**TASK LIST**
[A] Could you transcribe the radio waves explanation from "Right Hand Rule: Point" to "electric (E) field."?
[B] Can you condense the paragraph of the radio waves explanation that begins "The space around every electrical circuit" into a short list that keeps its main facts?
[C] Would you take the radio waves explanation further from the point where it stops?

MadSci Network: Engineering |
Greetings:
Reference: F. E. Terman, Electronic and Radio Engineering,
McGraw-Hill, 1955
Electrical energy that has escaped into free space exists in the form
of
electromagnetic waves. These waves, some of which are called radio
waves,
travel at the velocity of light and consist of magnetic and electric
fields that
are at right angles to the direction of wave travel.
Right Hand Rule: Point the index finger on your right hand
straight
ahead.
This is the direction of wave travel.
Raise your thumb up to form a right angle with your index finger. This
is the
direction of the magnetic (H) field.
Bend your middle finger to the left to form a right angle with the
index finger.
This is the direction of the electric (E) field.
One half cycle later the E and H fields will point in the opposite
direction.
One half of the electrical energy contained in the
wave exists in the form of electrostatic energy , while the remaining
half is in
the form of magnetic energy. The essential properties of a radio wave
are the
frequency, intensity, direction of travel, and the plane of
polarization. The
polarization is defined as the direction of the electric field. Radio
antennas can
be analyzed by using the electric field or by using the magnetic
field. Radio
waves are produced by an alternating current and they will vary in
intensity
with the frequency of the current in a circuit
The space around every electrical circuit carrying alternating current
is filled
with electric and magnetic fields and the circuit radiates a certain
amount of
electrical energy in the form of electromagnetic waves. However, the
amount
of energy radiated is extremely small unless the dimensions of the
circuit
approach the size of a wavelength. Thus a power line carrying
alternating
current at 60 cycles per second (60 Hertz or 60 Hz) will radiate
practically no energy because the wave length is more that 4800 km
(3000
miles) long. On the other hand a circuit carrying alternating current
at 100
million cycles per second (100 Megahertz or 100 MHz), in the FM radio
band, will radiate a significant amount of energy because the wave
length is
only 3 meters (9 ft) long.
Before I answer your specific questions I will review some basic
physical
principles that are involved. In 1820 Hans Christian Oersted
(1777-1851)
demonstrated that an electric current in a wire would
deflect a compass
needle and that the direction of the needle’s
deflection was
determined by the
direction of the current flow in the wire. These
experiments
showed that
electricity and magnetism were a related phenomena.
Oersted’s
publication of
his experiments were quickly repeated by other
experimenters
and it was
quickly demonstrated that a moving magnetic field could generate a
current
in a wire and that the maximum current was generated when the magnetic
field was at right angles to the wire (cutting the wire). It was also
demonstrated that a coil with many loops of wire carrying current
could
form an
electromagnet. In 1831 Michael Faraday demonstrated that energy
could be
transferred from one electrical circuit to another, in a
process he
called
induction, by coupling their magnetic fields. Once again, the
maximum
energy
transfer occured when the magnetic field was a right angles to
both
circuits.
This process led to the development of transformers used in
alternating
current circuits to this day . In 1864 James Clerk Maxwell
(1831-1879)

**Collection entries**
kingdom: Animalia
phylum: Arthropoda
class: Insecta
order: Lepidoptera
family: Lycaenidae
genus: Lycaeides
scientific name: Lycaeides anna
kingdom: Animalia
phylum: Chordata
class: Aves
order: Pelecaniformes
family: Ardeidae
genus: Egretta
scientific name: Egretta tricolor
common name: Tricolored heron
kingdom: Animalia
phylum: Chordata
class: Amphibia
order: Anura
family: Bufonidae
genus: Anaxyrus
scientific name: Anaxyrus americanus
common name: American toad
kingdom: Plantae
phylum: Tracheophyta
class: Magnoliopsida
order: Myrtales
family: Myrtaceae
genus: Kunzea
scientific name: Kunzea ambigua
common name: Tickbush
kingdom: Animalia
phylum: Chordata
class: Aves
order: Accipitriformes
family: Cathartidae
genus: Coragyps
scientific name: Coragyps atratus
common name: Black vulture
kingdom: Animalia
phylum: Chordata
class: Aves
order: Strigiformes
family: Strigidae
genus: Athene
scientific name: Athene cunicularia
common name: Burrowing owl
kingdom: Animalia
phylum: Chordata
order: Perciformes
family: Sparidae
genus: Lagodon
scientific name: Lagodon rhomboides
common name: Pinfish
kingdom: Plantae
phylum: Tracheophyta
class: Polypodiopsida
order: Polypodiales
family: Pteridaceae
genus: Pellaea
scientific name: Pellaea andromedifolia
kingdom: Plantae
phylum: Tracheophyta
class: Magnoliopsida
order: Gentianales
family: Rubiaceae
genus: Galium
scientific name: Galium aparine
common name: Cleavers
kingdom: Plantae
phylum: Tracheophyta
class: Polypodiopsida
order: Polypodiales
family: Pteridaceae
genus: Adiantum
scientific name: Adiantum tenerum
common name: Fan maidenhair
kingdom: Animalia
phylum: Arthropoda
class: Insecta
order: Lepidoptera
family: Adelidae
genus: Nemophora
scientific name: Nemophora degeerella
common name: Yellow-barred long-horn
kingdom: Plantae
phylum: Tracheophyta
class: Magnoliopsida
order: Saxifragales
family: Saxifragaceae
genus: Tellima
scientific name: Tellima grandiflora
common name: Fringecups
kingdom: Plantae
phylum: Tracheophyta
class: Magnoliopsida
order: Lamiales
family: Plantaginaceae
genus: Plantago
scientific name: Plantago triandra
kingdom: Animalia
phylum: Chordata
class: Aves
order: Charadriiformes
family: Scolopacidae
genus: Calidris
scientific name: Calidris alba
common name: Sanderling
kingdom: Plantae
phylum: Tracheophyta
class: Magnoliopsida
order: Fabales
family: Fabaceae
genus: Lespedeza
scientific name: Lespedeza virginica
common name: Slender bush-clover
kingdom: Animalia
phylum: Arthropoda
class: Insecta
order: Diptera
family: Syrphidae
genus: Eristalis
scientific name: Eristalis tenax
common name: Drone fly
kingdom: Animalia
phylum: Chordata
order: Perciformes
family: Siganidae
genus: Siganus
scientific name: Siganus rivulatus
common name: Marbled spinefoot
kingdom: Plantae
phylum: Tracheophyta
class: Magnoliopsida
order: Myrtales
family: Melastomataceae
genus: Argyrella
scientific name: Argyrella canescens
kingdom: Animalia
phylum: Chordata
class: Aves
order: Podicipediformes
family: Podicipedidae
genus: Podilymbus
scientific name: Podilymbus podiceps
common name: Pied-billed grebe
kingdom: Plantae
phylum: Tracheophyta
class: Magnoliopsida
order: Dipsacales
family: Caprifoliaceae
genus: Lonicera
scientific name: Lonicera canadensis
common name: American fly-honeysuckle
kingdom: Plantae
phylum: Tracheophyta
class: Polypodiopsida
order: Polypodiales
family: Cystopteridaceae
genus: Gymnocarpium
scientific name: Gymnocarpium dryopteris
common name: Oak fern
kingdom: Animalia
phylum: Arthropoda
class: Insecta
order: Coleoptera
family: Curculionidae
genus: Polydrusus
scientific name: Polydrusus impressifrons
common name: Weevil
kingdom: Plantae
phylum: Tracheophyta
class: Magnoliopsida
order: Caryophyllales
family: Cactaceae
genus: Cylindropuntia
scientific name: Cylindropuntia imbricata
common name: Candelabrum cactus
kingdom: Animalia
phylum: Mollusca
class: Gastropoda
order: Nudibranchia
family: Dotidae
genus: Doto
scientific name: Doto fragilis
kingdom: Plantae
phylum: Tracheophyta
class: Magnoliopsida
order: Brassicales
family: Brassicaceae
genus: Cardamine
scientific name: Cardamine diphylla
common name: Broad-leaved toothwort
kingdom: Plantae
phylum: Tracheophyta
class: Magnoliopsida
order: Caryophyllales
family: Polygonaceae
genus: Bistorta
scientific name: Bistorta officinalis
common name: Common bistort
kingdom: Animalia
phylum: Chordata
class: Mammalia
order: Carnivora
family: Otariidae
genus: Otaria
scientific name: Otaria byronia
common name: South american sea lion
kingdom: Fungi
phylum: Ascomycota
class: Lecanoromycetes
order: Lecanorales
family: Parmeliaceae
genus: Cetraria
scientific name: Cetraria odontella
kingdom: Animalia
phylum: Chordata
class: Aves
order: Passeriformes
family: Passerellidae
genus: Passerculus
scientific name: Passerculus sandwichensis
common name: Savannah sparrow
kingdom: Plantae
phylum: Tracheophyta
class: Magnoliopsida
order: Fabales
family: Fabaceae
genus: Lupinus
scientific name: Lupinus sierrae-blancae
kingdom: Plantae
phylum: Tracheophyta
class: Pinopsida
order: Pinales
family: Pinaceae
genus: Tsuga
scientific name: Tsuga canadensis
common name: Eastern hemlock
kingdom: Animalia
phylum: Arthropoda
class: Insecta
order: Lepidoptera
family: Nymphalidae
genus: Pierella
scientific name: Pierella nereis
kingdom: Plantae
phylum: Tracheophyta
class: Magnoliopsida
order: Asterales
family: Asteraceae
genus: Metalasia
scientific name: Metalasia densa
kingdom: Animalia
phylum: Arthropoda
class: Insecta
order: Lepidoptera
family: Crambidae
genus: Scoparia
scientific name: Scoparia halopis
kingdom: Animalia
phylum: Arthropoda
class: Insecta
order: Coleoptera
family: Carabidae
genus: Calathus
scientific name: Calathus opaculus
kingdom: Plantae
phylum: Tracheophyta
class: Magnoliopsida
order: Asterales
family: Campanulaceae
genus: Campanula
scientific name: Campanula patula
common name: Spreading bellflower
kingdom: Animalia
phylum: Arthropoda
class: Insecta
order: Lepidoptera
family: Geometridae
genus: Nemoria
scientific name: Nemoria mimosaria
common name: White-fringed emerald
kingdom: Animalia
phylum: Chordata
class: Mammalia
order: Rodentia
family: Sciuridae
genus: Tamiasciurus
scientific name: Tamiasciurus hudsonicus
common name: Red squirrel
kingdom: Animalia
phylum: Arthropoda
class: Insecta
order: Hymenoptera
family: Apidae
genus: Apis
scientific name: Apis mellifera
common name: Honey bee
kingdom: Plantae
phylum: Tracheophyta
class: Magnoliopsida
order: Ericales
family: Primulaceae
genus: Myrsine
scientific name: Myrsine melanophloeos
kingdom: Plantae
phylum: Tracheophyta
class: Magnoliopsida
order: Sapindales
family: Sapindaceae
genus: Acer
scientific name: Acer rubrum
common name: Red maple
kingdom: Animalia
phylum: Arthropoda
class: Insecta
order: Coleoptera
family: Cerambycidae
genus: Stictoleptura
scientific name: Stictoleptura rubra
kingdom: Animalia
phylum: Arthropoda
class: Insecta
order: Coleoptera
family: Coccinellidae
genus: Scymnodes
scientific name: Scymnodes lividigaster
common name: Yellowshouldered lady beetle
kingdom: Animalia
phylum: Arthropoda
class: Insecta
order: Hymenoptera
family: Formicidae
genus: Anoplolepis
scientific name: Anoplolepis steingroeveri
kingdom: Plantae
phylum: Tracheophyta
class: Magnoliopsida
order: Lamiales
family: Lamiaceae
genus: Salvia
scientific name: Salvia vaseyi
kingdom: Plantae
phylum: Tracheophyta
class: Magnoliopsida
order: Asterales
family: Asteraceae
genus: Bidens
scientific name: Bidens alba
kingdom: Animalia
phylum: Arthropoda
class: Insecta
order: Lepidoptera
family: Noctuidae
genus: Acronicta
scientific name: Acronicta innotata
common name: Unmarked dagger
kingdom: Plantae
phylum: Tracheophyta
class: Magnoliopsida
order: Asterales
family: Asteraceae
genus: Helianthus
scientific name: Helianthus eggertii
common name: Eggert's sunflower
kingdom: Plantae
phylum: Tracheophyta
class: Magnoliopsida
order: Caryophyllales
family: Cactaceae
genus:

**OUTPUTS IN ORDER**
[A]
Right Hand Rule: Point the index finger on your right hand
straight
ahead.
This is the direction of wave travel.
Raise your thumb up to form a right angle with your index finger. This
is the
direction of the magnetic (H) field.
Bend your middle finger to the left to form a right angle with the
index finger.
This is the direction of the electric (E) field.

[B]
- Any circuit carrying alternating current is surrounded by electric and magnetic fields and radiates some energy as electromagnetic waves.
- That radiated energy is extremely small unless the circuit's dimensions approach the size of a wavelength.
- A 60 Hz power line radiates practically no energy, since its wavelength is more than 4800 km (3000 miles).
- A 100 MHz circuit in the FM radio band radiates a significant amount of energy, since its wavelength is only 3 meters (9 ft).

[C]
developed a set of equations (Maxwell’s
Equations) that showed
that electromagnetic energy could travel through space as a wave
composed
of alternating electrical fields propagating at right angles to
alternating
magnetic fields. Maxwell’s equations showed that these
electromagnetic waves traveled at the speed of light and that light
itself must
be an electromagnetic wave. In 1894 Heinrich Hertz demonstrated
that radio
waves travel at speed of light and can be refracted and
polarized
demonstrating what Maxwell’s equations predicted. In1901 Guglielmo
Marconi (1847-1937) demonstrated the transmission of
Morse code signals across the Atlantic Ocean with a wireless (radio)
telegraph. The telegraph and Morse’s code, which were commercialized
in the
mid eighteen hundreds, where used all over the world by that time. This
technology also resulted from Oersted’s pioneering experiments.
Now to answer your question. I will discuss the magnetic field
approach to
antenna operation instead of the electric field approach, because I
feel that it
relates more directly to the pioneering experiments that I discussed
above. If a
ring of wire (now called a loop antenna) is set up in a location
where the
alternating magnetic fields of a radio wave pass through the wires of
the loop,
an alternating current will be generated in the loop with the
direction of the
current being determined by the direction of the magnetic field as it
passes through the loop. This is similar to the transformer except
that the
input coils (the radio transmitter) and the output coils (the
receiving antenna)
are separated by a large distance and are coupled by electromagnetic
waves
not induction fields. The strength of the current in the coil will be
determined
by the strength of the magnetic field passing through it. After the
radio energy
leaves the transmitting antenna the wave expands in a spherical wave
front
filling space with electromagnetic energy. The strength of the
magnetic field
diminishes as the square of the distance from the transmitter, just as
light from
a flash light or a laser beam diminishes as the square of the distance
from the
source.
To get useful power from the current circulating in the loop antenna
we can
place a small resistor (the receiver input terminals) in series with
the loop and
the current generated by the magnetic part of the wave crossing
(cutting) the
wire will produce a voltage across the resistor. This voltage can
then be
amplified by the radio receiver circuitry up to about a one volt
level, a level
that headphones or speakers require for operation. Today’s receivers
typically
require about 10 microvolts to be developed across the resistor
for high quality sound reproduction. This means the various circuits
in a
radio receiver must amplify the antenna voltage by a factor between one
hundred thousand and one million times to get up to one volt.
In actual practice the antenna resistance is a complex impedance,
which
means that it is composed of is a combination of resistors, coils,
capacitors.
This impedance is usually 300 ohms for flat twin lead transmission
lines
between the receiver and the antenna and between 50 to 70 ohms for
coaxial
cable antenna hookups.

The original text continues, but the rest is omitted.